*** Opening of DATA SECTION ***

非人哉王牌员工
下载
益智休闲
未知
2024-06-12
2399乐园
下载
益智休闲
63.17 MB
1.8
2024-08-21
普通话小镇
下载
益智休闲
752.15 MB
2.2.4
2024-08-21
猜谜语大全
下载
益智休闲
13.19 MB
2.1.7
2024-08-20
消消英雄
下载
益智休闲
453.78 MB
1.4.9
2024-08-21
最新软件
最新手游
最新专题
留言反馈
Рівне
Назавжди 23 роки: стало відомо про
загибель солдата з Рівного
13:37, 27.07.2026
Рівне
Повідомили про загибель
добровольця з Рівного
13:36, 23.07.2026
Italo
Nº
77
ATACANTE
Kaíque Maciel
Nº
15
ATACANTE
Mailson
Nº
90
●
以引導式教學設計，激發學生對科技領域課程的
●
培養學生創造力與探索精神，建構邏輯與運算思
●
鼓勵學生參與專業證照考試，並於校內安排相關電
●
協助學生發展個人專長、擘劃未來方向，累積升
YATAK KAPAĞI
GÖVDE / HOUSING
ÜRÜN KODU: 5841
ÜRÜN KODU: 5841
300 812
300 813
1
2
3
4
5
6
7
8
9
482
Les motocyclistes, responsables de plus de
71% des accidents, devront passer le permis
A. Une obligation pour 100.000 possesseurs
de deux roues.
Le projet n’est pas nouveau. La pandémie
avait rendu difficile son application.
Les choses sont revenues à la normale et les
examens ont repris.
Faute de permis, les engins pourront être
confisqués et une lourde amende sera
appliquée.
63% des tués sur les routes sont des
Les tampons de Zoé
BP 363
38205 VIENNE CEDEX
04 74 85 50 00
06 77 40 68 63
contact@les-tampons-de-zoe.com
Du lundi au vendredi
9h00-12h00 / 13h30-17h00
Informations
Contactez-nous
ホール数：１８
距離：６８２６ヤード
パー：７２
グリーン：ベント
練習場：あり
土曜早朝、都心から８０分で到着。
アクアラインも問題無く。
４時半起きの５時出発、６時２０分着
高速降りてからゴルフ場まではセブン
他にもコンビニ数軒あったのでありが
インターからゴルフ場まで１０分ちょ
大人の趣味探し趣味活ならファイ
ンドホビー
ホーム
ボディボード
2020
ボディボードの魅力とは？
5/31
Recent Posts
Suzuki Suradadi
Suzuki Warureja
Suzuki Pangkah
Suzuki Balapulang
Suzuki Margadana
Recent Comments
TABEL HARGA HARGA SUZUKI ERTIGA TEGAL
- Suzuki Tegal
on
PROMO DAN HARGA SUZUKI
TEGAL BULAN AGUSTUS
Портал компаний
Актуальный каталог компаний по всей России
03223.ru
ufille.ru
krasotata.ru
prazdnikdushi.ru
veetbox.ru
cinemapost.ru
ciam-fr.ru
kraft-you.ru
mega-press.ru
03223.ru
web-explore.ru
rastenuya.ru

*** Close of DATA SECTION ***

From the line containing "krasotata.ru" to the final line of the data above, transcribe every line exactly and nothing more.

EXERCISE RESPONSE
krasotata.ru
prazdnikdushi.ru
veetbox.ru
cinemapost.ru
ciam-fr.ru
kraft-you.ru
mega-press.ru
03223.ru
web-explore.ru
rastenuya.ru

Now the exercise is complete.